4. O grande argumento em que ele insistia era a dor insuportável que seria para seu pai idoso se Benjamim fosse deixado em servidão: Seu pai o ama. v.20. Eles imploraram isso contra a insistência de José em sua descida (v. 22): “Se ele deixasse seu pai, seu pai morreria; muito mais se agora ele for deixado para trás, para nunca mais voltar para ele." Este o velho, de quem eles falavam, implorou contra sua queda: Se algum mal lhe acontecer, você derrubará meus cabelos grisalhos, aquela coroa de glória, com tristeza até a sepultura.”. Portanto, Judá insiste com muito fervor: “Sua vida está ligada à vida do rapaz (v. 30); quando ele vir que o rapaz não está conosco, ele desmaiará e morrerá imediatamente (v. 31), ou se abandonará a tal grau de tristeza que, em poucos dias, acabará com ele”. E, por último, Judá alega que, de sua parte, ele não suportaria ver isto: Que eu não veja o mal que virá sobre meu pai. v. 34. Observe que é dever dos filhos serem muito ternos com o conforto de seus pais, e ter medo de tudo que possa ser uma ocasião de tristeza para eles. Assim, o amor que desceu primeiro deve ascender novamente, e algo deve ser feito para recompensar seu cuidado.

5. Judá, em honra à justiça da sentença de José, e para mostrar sua sinceridade neste apelo, oferece-se para se tornar um escravo em vez de Benjamim. homem saudável do que Benjamim, e mais apto para o serviço); e Jacó suportaria melhor a perda dele do que de Benjamim.

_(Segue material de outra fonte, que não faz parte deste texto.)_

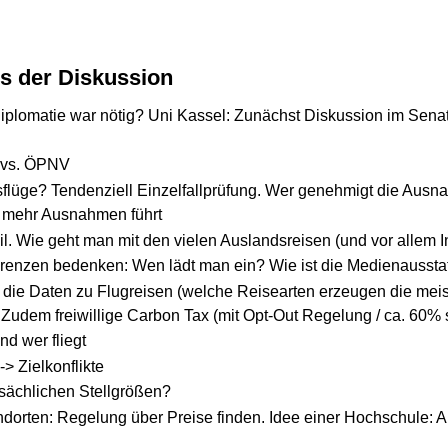
s der Diskussion
iplomatie war nötig? Uni Kassel: Zunächst Diskussion im Sen
t vs. ÖPNV
sflüge? Tendenziell Einzelfallprüfung. Wer genehmigt die Au
 mehr Ausnahmen führt
eil. Wie geht man mit den vielen Auslandsreisen (und vor allem 
renzen bedenken: Wen lädt man ein? Wie ist die Medienaussta
h, die Daten zu Flugreisen (welche Reisearten erzeugen die mei
udem freiwillige Carbon Tax (mit Opt-Out Regelung / ca. 60% 
d wer fliegt
> Zielkonflikte
atsächlichen Stellgrößen?
dorten: Regelung über Preise finden. Idee einer Hochschule: 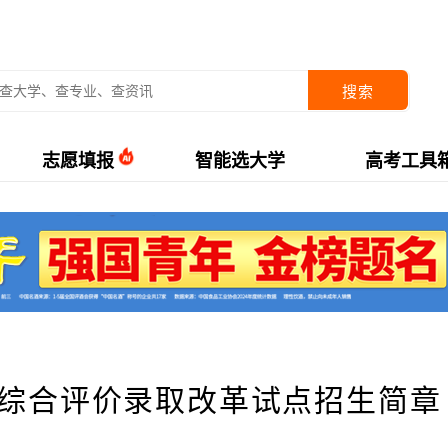
搜索
志愿填报
智能选大学
高考工具
市综合评价录取改革试点招生简章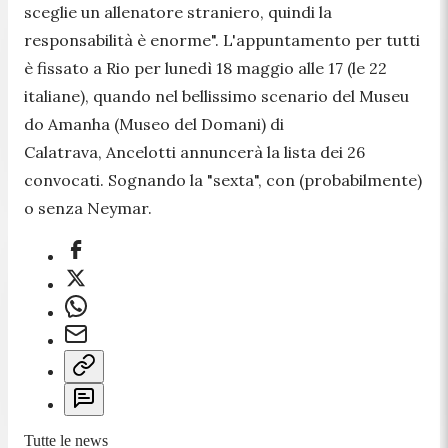
sceglie un allenatore straniero, quindi la
responsabilità è enorme". L'appuntamento per tutti
è fissato a Rio per lunedì 18 maggio alle 17 (le 22
italiane), quando nel bellissimo scenario del Museu
do Amanha (Museo del Domani) di
Calatrava, Ancelotti annuncerà la lista dei 26
convocati. Sognando la "sexta", con (probabilmente)
o senza Neymar.
Tutte le news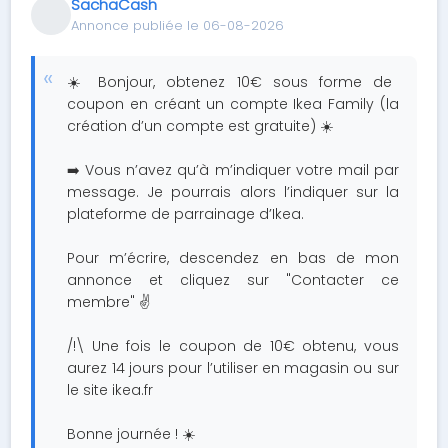
SachaCash
Annonce publiée le 06-08-2026
☀️ Bonjour, obtenez 10€ sous forme de
coupon en créant un compte Ikea Family (la
création d’un compte est gratuite) ☀️
➡️ Vous n’avez qu’à m’indiquer votre mail par
message. Je pourrais alors l’indiquer sur la
plateforme de parrainage d’Ikea.
Pour m’écrire, descendez en bas de mon
annonce et cliquez sur "Contacter ce
membre" ✌️
/!\ Une fois le coupon de 10€ obtenu, vous
aurez 14 jours pour l’utiliser en magasin ou sur
le site ikea.fr
Bonne journée ! ☀️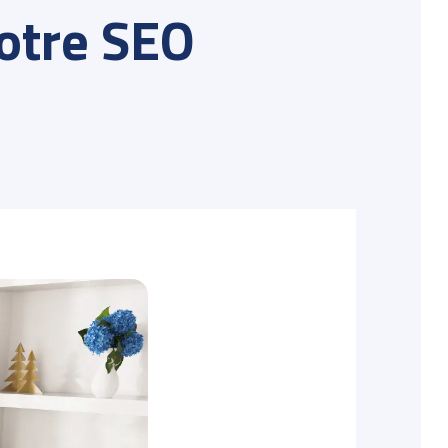
votre SEO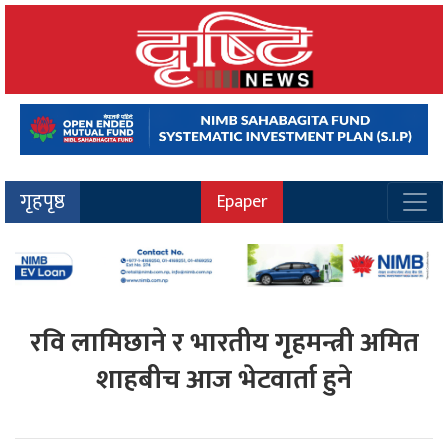
गृहपृष्ठ
Epaper
रवि लामिछाने र भारतीय गृहमन्त्री अमित
शाहबीच आज भेटवार्ता हुने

Agora, ele estava tão longe de lamentar o carinho particular de seu pai por Benjamim, que ele próprio estava disposto a ser um servo para se entregar a isso.

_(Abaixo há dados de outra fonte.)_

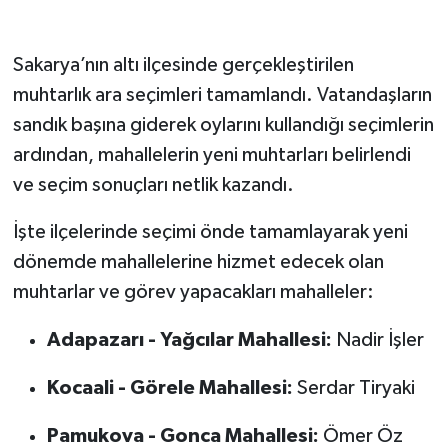
Sakarya’nın altı ilçesinde gerçekleştirilen
muhtarlık ara seçimleri tamamlandı. Vatandaşların
sandık başına giderek oylarını kullandığı seçimlerin
ardından, mahallelerin yeni muhtarları belirlendi
ve seçim sonuçları netlik kazandı.
İşte ilçelerinde seçimi önde tamamlayarak yeni
dönemde mahallelerine hizmet edecek olan
muhtarlar ve görev yapacakları mahalleler:
Adapazarı - Yağcılar Mahallesi:
Nadir İşler
Kocaali - Görele Mahallesi:
Serdar Tiryaki
Pamukova - Gonca Mahallesi:
Ömer Öz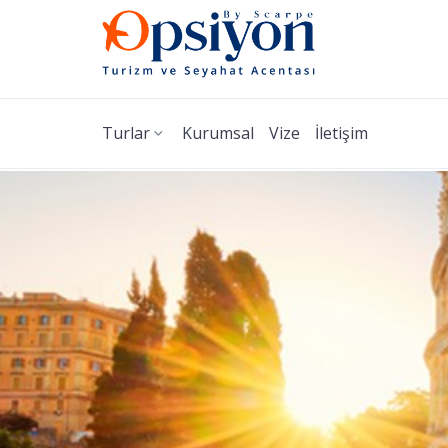
Turlar
Kurumsal
Vize
İletişim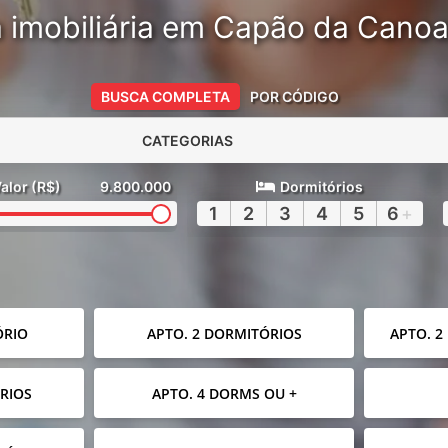
 imobiliária em Capão da Cano
BUSCA COMPLETA
POR CÓDIGO
CATEGORIAS
alor (R$)
9.800.000
Dormitórios
1
2
3
4
5
6
+
ÓRIO
APTO. 2 DORMITÓRIOS
APTO. 2
RIOS
APTO. 4 DORMS OU +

Agora, se José fosse, como Judá o supunha, um completo estranho para a família, ainda assim, mesmo a humanidade comum não poderia deixar de ser influenciada por raciocínios tão poderosos como esses; pois nada poderia ser dito mais comovente, mais ternamente; foi o suficiente para derreter um coração de pedra. Mas para José, que era mais próximo de Benjamim do que o próprio Judá, e que, nessa época, sentia uma afeição maior por ele e por seu pai idoso do que Judá, nada poderia ser dito de forma mais agradável nem mais feliz. Nem Jacó nem Benjamim precisavam de um intercessor junto a José; pois ele mesmo os amava.

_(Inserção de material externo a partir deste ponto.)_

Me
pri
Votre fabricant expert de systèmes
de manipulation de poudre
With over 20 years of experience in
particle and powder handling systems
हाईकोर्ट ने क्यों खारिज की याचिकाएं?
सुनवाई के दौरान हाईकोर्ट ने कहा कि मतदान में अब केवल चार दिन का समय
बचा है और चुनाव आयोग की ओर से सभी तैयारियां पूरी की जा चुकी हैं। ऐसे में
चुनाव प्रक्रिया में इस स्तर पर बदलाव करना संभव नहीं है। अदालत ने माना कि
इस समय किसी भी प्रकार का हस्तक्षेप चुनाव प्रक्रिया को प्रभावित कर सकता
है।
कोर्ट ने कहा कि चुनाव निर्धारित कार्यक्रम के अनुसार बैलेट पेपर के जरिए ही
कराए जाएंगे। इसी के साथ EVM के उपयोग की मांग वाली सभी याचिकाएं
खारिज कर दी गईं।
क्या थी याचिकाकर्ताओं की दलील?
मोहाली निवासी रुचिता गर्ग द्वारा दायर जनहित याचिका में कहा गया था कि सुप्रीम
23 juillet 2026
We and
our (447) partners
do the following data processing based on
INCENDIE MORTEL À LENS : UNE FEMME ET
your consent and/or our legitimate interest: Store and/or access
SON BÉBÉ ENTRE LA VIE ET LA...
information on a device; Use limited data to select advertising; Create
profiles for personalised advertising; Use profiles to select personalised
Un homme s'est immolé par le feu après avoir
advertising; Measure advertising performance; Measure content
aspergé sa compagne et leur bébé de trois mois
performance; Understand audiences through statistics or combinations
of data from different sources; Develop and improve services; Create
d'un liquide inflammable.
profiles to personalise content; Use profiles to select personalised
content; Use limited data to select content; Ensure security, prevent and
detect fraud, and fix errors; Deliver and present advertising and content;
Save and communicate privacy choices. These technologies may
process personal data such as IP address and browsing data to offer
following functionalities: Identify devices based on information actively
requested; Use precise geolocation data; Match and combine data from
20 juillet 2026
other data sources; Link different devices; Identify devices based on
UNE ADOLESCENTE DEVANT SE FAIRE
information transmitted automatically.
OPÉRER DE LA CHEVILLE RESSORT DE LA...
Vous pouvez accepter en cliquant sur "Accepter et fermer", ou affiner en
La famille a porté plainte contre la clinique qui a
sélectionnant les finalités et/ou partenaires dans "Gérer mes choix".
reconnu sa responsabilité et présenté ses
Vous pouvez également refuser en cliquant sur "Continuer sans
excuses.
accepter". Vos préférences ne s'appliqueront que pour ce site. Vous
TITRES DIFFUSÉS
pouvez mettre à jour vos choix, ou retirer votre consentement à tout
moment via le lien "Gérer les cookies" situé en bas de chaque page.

II. Sobre todo o assunto, observemos:

1. Com que prudência Judá suprimiu todas as menções ao crime imputado a Benjamim. Se ele tivesse dito alguma coisa para reconhecê-lo, teria refletido sobre a honestidade de Benjamin e parecia muito ousado para suspeitar disso; se ele tivesse dito alguma coisa para negá-lo, ele teria refletido sobre a justiça de José e a sentença que ele havia proferido: portanto, ele renuncia totalmente a essa cabeça e apela à piedade de José. Compare com isso o caso  de Jó, ao humilhar-se diante de Deus (Jó 9:15): Embora eu fosse justo, ainda assim não responderia; Eu não discutiria, mas faria uma petição; Eu suplicaria ao meu Juiz.

2. Que boa razão para morrer Jacó teve para dizer: Judá, tu és aquele a quem teus irmãos louvarão (cap. 49. 8), pois ele superou a todos em ousadia, sabedoria, eloquência e especialmente ternura por seu pai e família.

3. A adesão fiel de Judá a Benjamim, agora em sua angústia, foi recompensada muito depois pela adesão constante da tribo de Benjamim à tribo de Judá, quando todas as outras dez tribos a abandonaram.

4. Quão apropriadamente o apóstolo, quando discursa sobre a mediação de Cristo, observa que nosso Senhor surgiu de Judá (Hb 7.14); pois, como seu pai Judá, ele não apenas intercedeu pelos transgressores, mas também se tornou fiador deles, como segue (v. 22), testemunhando nisso uma preocupação muito terna tanto por seu pai como por seus irmãos.